Lead in it's metallic state is relatively harmless. Lead oxide is very toxic. The lead in paint is lead oxide. The lead we breathed in from burning leaded fuel was lead oxide. The white crust on things like dug up civil war bullets is lead oxide.
Lead like what you get splashed on you at the range, and the black residue you get on your hands from handling lead is metallic lead and not very toxic. The only real danger would be the metallic lead turning into lead oxide very quickly which isn't very likely.
If you work around a great quantity of metallic lead, like a foundry, there is bound to be a bunch of lead oxide lurking around.
I'm not a expert on this matter. If someone knows more about this subject, please chime in.
This is IMPORTANT.
I don't consider myself an expert on lead toxicity, but I did work in environmental and human health toxicology for many years (primarily with nonpolar organic compounds, not lead) and have read a good bit of the scientific literature on lead because of my shooting hobby, much of it in indoor ranges, resulting in my own elevated serum lead concentrations some years back.

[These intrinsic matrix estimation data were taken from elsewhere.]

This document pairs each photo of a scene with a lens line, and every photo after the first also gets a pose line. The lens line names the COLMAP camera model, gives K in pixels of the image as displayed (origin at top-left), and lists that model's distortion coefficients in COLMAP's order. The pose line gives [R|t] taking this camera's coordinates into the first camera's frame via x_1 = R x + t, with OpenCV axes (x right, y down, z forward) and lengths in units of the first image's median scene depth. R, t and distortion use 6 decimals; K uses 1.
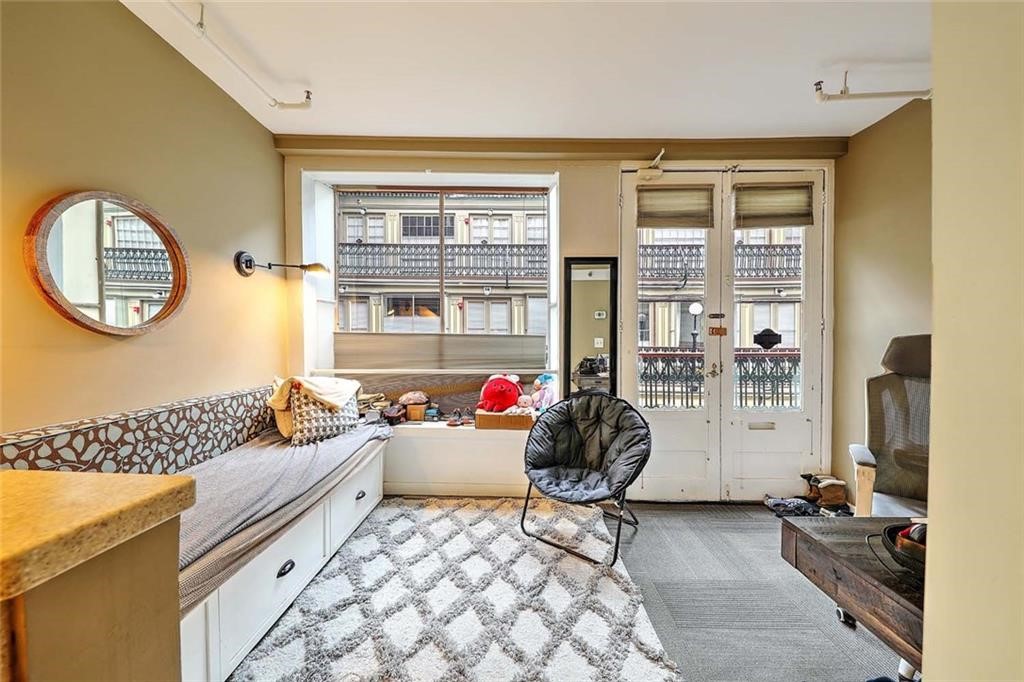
lens RADIAL K [[353.8, 0, 512.0], [0, 353.8, 341.0], [0, 0, 1]] dist [-0.052536, -0.000004]
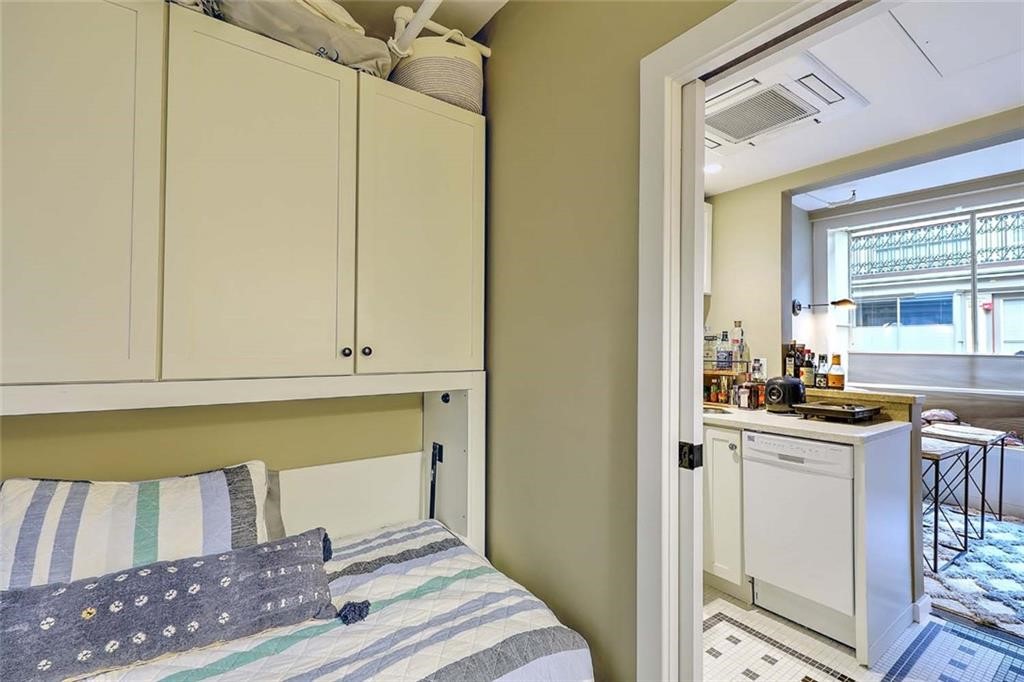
lens RADIAL K [[456.0, 0, 512.0], [0, 456.0, 341.0], [0, 0, 1]] dist [0.001370, -0.000538]
pose [[0.589546, -0.009762, -0.807676, 0.086308], [-0.015864, 0.999594, -0.023661, -0.007924], [0.807579, 0.026762, 0.589152, -0.993421]]
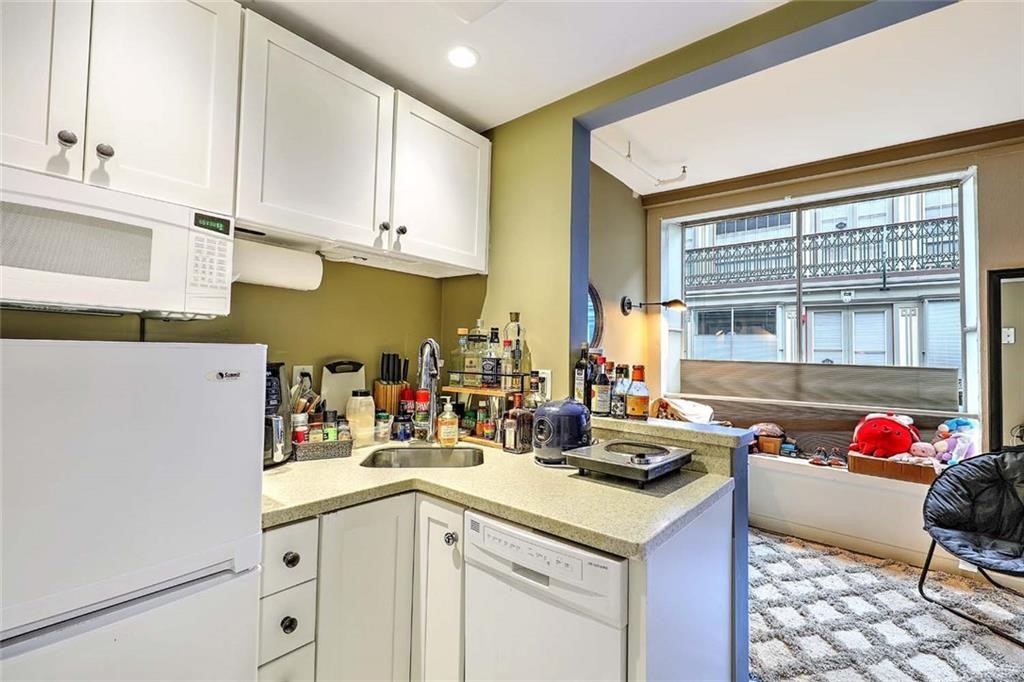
lens RADIAL K [[456.6, 0, 512.0], [0, 456.6, 341.0], [0, 0, 1]] dist [0.013296, -0.006193]
pose [[0.771238, -0.005544, -0.636523, -0.020078], [-0.023987, 0.998999, -0.037765, -0.017921], [0.636095, 0.044394, 0.770333, -0.482235]]
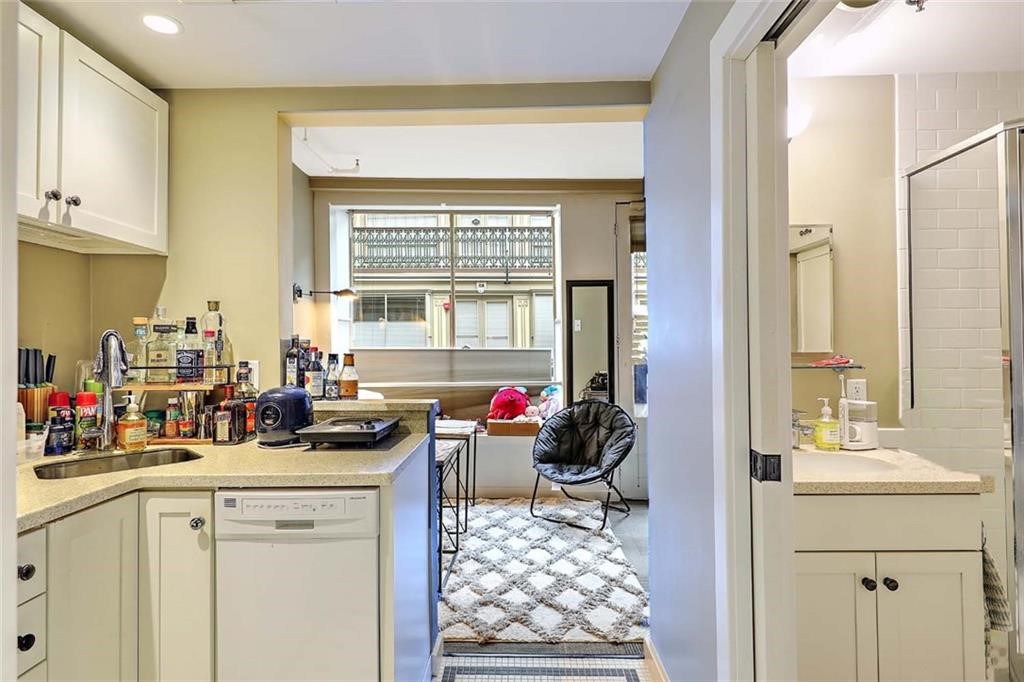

You are correct that lead oxide is more acutely toxic than elemental lead, but elemental lead is quite toxic as well, and does readily enter the body, primarily via inhalation and, secondarily, through ingestion. For shooters, the primary route of exposure is inhalation of fine particulate lead that's suspended in the air from lead bullets and also from lead styphnate priming compound - nearly 100% of the lead you inhale enters the bloodstream. This is obviously more of a problem for those of us who shoot in poorly ventilated indoor ranges. Ingestion of lead results primarily from eating, or touching the mouth, with lead-contaminated hands, as might be the case after a shooting or reloading session. There are a lot of numbers floating around in the literature, but something like 40% of the lead you ingest entering the bloodstream is probably about right. The metallic lead on your hands is most certainly potentially toxic via this route of exposure, but elemental lead does not pass through the skin (well, in trace amounts), so, strictly speaking, the lead on your hands does not pose a risk as long as it stays there. Hand-washing after shooting or reloading takes care of the problem.
With regard to the original question about the California Proposition 65 warning on rubber grips, I have no doubt the warning is there for the grips themselves, not because they would become lead-contaminated during use. But, I seriously doubt that touching rubber grips results in a 1 in 100,000 (what we refer to as a 10^-5) lifetime excess cancer risk, and would really like to see the exposure assumptions and risk calculations that resulted in that conclusion.
ETA: I'm guessing that the warning on lead in rubber grips is due to the "reproductive harm" provisions rather than excess cancer risk. There's probably no established "safe" level for reproductive harm, so manufacturers have to list the risk even though it's so low as to be unquantifiable.